The figures reveal just how poor a time this has been for constitutional reform. The four decades since the 1977 referendum is the longest period in the nation's history without the people supporting a change. This is nearly double the prior record of 21 years between the 1946 and 1967 referendums.
Not only is change proving elusive, but fewer referendums are being put. National votes of this kind used to be a more regular feature of Australian political life. The people have been asked to vote on 44 proposals since 1901, an average of one proposal roughly every two and a half years. It has now been 18 years since the 1999 referendum. This has produced yet another record, being the longest period without a referendum being held.
The failure to change the Constitution, or even to put a proposal to the people, would not matter if the document was in great shape. This, though, is far from the case. Constitutions, like any laws, need updating and renewal. Not surprisingly, the nation's 1901 rulebook is showing its age.

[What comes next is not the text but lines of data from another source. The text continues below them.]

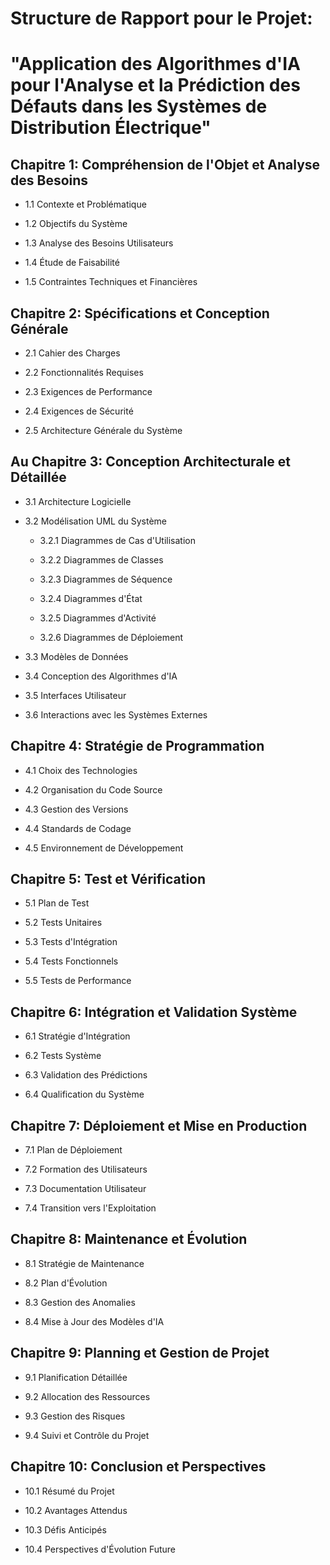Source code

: 

# Structure de Rapport pour le Projet:

# "Application des Algorithmes d'IA pour l'Analyse et la Prédiction des Défauts dans les Systèmes de Distribution Électrique"

## Chapitre 1: Compréhension de l'Objet et Analyse des Besoins

- 1.1 Contexte et Problématique
    
- 1.2 Objectifs du Système
    
- 1.3 Analyse des Besoins Utilisateurs
    
- 1.4 Étude de Faisabilité
    
- 1.5 Contraintes Techniques et Financières
    

## Chapitre 2: Spécifications et Conception Générale

- 2.1 Cahier des Charges
    
- 2.2 Fonctionnalités Requises
    
- 2.3 Exigences de Performance
    
- 2.4 Exigences de Sécurité
    
- 2.5 Architecture Générale du Système
    

## Au Chapitre 3: Conception Architecturale et Détaillée

- 3.1 Architecture Logicielle
    
- 3.2 Modélisation UML du Système
    

	- 3.2.1 Diagrammes de Cas d'Utilisation
    
	- 3.2.2 Diagrammes de Classes
    
	- 3.2.3 Diagrammes de Séquence
    
	- 3.2.4 Diagrammes d'État
    
	- 3.2.5 Diagrammes d'Activité
    
	- 3.2.6 Diagrammes de Déploiement
    

- 3.3 Modèles de Données
    
- 3.4 Conception des Algorithmes d'IA
    
- 3.5 Interfaces Utilisateur
    
- 3.6 Interactions avec les Systèmes Externes
    

  

## Chapitre 4: Stratégie de Programmation

- 4.1 Choix des Technologies
    
- 4.2 Organisation du Code Source
    
- 4.3 Gestion des Versions
    
- 4.4 Standards de Codage
    
- 4.5 Environnement de Développement
    

## Chapitre 5: Test et Vérification

- 5.1 Plan de Test
    
- 5.2 Tests Unitaires
    
- 5.3 Tests d'Intégration
    
- 5.4 Tests Fonctionnels
    
- 5.5 Tests de Performance
    

## Chapitre 6: Intégration et Validation Système

- 6.1 Stratégie d'Intégration
    
- 6.2 Tests Système
    
- 6.3 Validation des Prédictions
    
- 6.4 Qualification du Système
    

## Chapitre 7: Déploiement et Mise en Production

- 7.1 Plan de Déploiement
    
- 7.2 Formation des Utilisateurs
    
- 7.3 Documentation Utilisateur
    
- 7.4 Transition vers l'Exploitation
    

## Chapitre 8: Maintenance et Évolution

- 8.1 Stratégie de Maintenance
    
- 8.2 Plan d'Évolution
    
- 8.3 Gestion des Anomalies
    
- 8.4 Mise à Jour des Modèles d'IA
    

## Chapitre 9: Planning et Gestion de Projet

- 9.1 Planification Détaillée
    
- 9.2 Allocation des Ressources
    
- 9.3 Gestion des Risques
    
- 9.4 Suivi et Contrôle du Projet
    

## Chapitre 10: Conclusion et Perspectives

- 10.1 Résumé du Projet
    
- 10.2 Avantages Attendus
    
- 10.3 Défis Anticipés
    
- 10.4 Perspectives d'Évolution Future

Out-of-date provisions and processes are costing the nation dearly by hampering progress and undermining prosperity. For example, our federal system was written in the 1890s, the age of the horse and buggy. The division of power between the Commonwealth and the states is now ill-adapted to meet modern challenges. The result is a federation full of deadlocks, duplication and workarounds, with higher taxes and poorer services for the community.
Australia is locked in a cycle of constitutional misadventure. We must break out of this by adopting a new method of generating and debating ideas. A reform agenda that for many years has been directed by political opportunism and ad hoc initiatives must be recast by systematic, community-based processes.
Just as Australia has established other bodies to drive change, such as the Productivity Commission and law reform processes, so too should the government establish a small, ongoing Constitutional Review Commission. It should be charged with reviewing the Constitution, generating proposals for reform and listening to and educating the public.
The commission should begin with an overall examination of the Constitution. Holistic reviews of the document have been held at roughly 30-year intervals, reporting in 1929, 1959 and 1988. This means that the next review should report in 2018 or 2019. These processes typically take a number of years, and so 2017 is the right time to begin on a report that should be delivered early in the term of the next Parliament.
The regular processes of the Constitutional Review Commission should involve it reporting to each Parliament on a shortlist of priority proposals for reform. These ideas should offer the greatest benefits to the nation and have the best prospects of being supported at a referendum. After being examined by federal and state parliaments, the ideas should be debated at a popularly-elected constitutional convention held once each decade.
Only proposals that are supported by Australia's parliaments, and by the people at the convention, should be put to a national vote. By this method, the nation can head off holding yet another failed poll. It might also enable Australia to realise the benefits of constitutional change before a half century has passed since our last referendum success.
Professor George Williams is Dean of Law at UNSW.